Language Models That Walk the Talk: A Framework for Formal Fairness Certificates

As large language models become integral to high-stakes applications, ensuring their robustness and fairness is critical. Despite their success, large language models remain vulnerable to adversarial attacks, where small perturbations, such as synonym substitutions, can alter model predictions, posing risks in fairness-critical areas, such as gender bias mitigation, and safety-critical areas, such as toxicity detection. While formal verification has been explored for neural networks, its application to large language models remains limited. This work presents a holistic verification framework to certify the robustness of transformer-based language models, with a focus on ensuring gender fairness and consistent outputs across different gender-related terms. Furthermore, we extend this methodology to toxicity detection, offering formal guarantees that adversarially manipulated toxic inputs are consistently detected and appropriately censored, thereby ensuring the reliability of moderation systems.
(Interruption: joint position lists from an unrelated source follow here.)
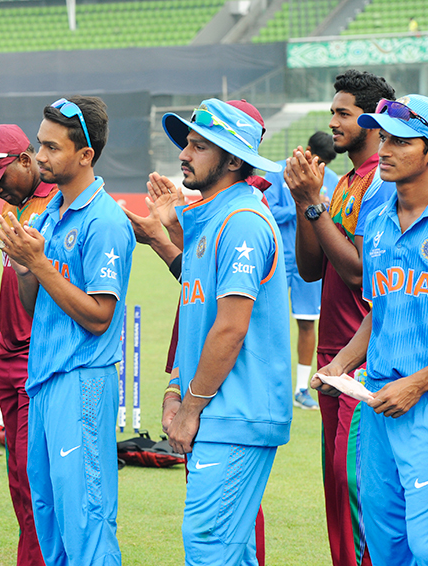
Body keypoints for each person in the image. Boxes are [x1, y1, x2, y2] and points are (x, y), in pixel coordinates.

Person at [0, 96, 133, 566]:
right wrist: (24, 266)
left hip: (83, 383)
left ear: (85, 155)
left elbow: (98, 317)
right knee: (49, 520)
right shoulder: (50, 214)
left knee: (86, 522)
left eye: (52, 148)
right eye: (39, 145)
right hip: (44, 379)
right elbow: (34, 306)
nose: (41, 156)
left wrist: (39, 263)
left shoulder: (105, 220)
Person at [157, 98, 292, 565]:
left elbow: (230, 329)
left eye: (198, 146)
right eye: (187, 144)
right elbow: (195, 320)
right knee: (228, 552)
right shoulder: (211, 219)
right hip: (219, 412)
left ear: (233, 160)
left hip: (236, 414)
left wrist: (190, 408)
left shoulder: (242, 223)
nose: (183, 155)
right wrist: (176, 388)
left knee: (209, 548)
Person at [285, 69, 396, 566]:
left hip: (362, 355)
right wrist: (303, 200)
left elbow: (357, 275)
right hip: (332, 353)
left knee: (354, 482)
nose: (332, 121)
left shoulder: (380, 183)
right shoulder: (345, 181)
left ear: (372, 121)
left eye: (343, 113)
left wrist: (313, 206)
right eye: (332, 111)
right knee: (336, 485)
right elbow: (311, 268)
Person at [316, 93, 428, 565]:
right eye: (383, 137)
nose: (384, 149)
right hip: (380, 402)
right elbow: (378, 311)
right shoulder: (376, 219)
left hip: (423, 404)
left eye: (401, 140)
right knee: (385, 544)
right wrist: (339, 365)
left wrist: (419, 382)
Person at [0, 123, 55, 566]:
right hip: (9, 357)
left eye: (1, 178)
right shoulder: (17, 209)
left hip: (38, 362)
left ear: (26, 160)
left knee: (35, 480)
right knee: (18, 479)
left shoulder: (54, 205)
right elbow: (10, 284)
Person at [263, 131, 339, 410]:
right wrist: (303, 204)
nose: (320, 168)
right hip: (278, 258)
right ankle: (269, 384)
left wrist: (321, 209)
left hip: (310, 262)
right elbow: (267, 209)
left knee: (307, 322)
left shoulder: (331, 181)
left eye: (325, 163)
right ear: (306, 150)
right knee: (269, 320)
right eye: (317, 160)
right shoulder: (276, 171)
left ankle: (300, 389)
By formalizing robustness within the embedding space, this work strengthens the reliability of language models in ethical AI deployment and content moderation.

Training Verifiably Robust Agents Using Set-Based Reinforcement Learning

Reinforcement learning often uses neural networks to solve complex control tasks. However, neural networks are sensitive to input perturbations, which makes their deployment in safety-critical environments challenging. This work lifts recent results from formally verifying neural networks against such disturbances to reinforcement learning in continuous state and action spaces using reachability analysis. While previous work mainly focuses on adversarial attacks for robust reinforcement learning, we train neural networks utilizing entire sets of perturbed inputs and maximize the worst-case reward. The obtained agents are verifiably more robust than agents obtained by related work, making them more applicable in safety-critical environments. This is demonstrated with an extensive empirical evaluation of four different benchmarks.